→ **Assigned task 1**: In the text on urban light-weight vehicles, what is the typical weight of the vehicle that transports the average European road user?
→ **Assigned task 2**: Reproduce word for word the part of the text on urban light-weight vehicles starting at "Though not a" and ending at "in the future.".

The reason why small urban vehicles are becoming more popular may be that an increasing number of people live their lives in urban areas. As a result it becomes more and more crowded on urban streets with pedestrians, cyclists and motor vehicle users. This all happens on a very limited space. In addition to the lack of space, new economical and ecological demands from the public have emerged. This has

increased the interest in small or even Urban Light-weight Vehicles (ULV).

An advantage with using ULV’s instead of regular cars are that they consume less energy due to lower weight and smaller engines, but also apply less tear on the roads, releasing less rubber and asphalt particles into the air. Using efficient manufacturing methods the energy consumed during manufacturing can also be reduced [2]. Both economical and ecological benefits can be gained by choosing low weight urban vehicles.

Looking at the transportation behavior for road vehicle users in Europe, each vehicle transports 1.2 persons a distance of 56km on an average each day [3], both urban and rural traffic included.

The typical weight of the vehicle transporting this one and one-fifth’s person is 1 300kg. So the question is; is it reasonable to manufacture and use such a vehicle to move a person weighing 80kg that short distance?

Examining traffic safety for ULV’s will be, as said, the scope of this report.

Though not a part in any further analysis here, it should be mentioned that urban vehicle safety should not only be concentrated on the vehicle but also on how urban planning can improve safety in the future.

→ **Extracted records**:
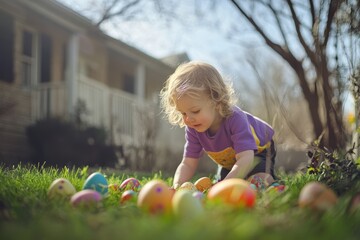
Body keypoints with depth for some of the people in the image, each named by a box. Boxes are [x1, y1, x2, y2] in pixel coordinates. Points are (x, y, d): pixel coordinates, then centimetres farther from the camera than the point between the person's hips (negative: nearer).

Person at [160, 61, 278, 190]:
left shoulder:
...
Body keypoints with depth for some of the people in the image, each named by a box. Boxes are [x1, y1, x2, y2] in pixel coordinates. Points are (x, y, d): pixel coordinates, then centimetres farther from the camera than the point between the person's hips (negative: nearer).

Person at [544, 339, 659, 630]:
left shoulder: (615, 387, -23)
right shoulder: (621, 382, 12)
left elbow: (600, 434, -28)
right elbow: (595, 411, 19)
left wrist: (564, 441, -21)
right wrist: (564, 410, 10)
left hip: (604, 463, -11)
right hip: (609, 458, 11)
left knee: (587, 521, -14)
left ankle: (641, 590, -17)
* * *
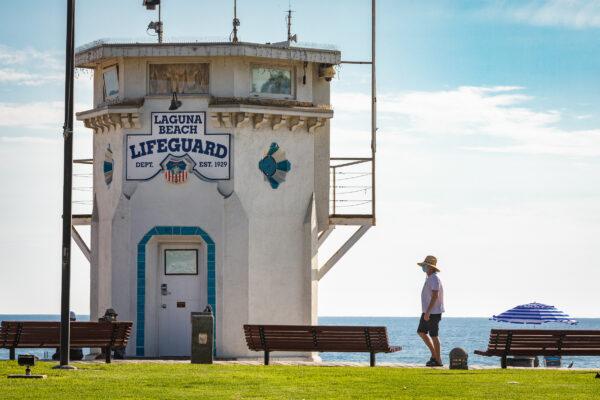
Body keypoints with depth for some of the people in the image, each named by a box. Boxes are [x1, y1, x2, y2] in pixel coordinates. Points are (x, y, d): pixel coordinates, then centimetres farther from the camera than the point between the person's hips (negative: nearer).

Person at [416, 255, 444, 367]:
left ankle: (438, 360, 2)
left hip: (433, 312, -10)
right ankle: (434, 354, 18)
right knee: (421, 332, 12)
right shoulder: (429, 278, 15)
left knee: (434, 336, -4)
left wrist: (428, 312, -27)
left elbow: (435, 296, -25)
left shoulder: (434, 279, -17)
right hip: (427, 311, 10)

→ **Expected answer 1**: The typical weight is 1 300kg.

→ **Expected answer 2**:
Though not a part in any further analysis here, it should be mentioned that urban vehicle safety should not only be concentrated on the vehicle but also on how urban planning can improve safety in the future.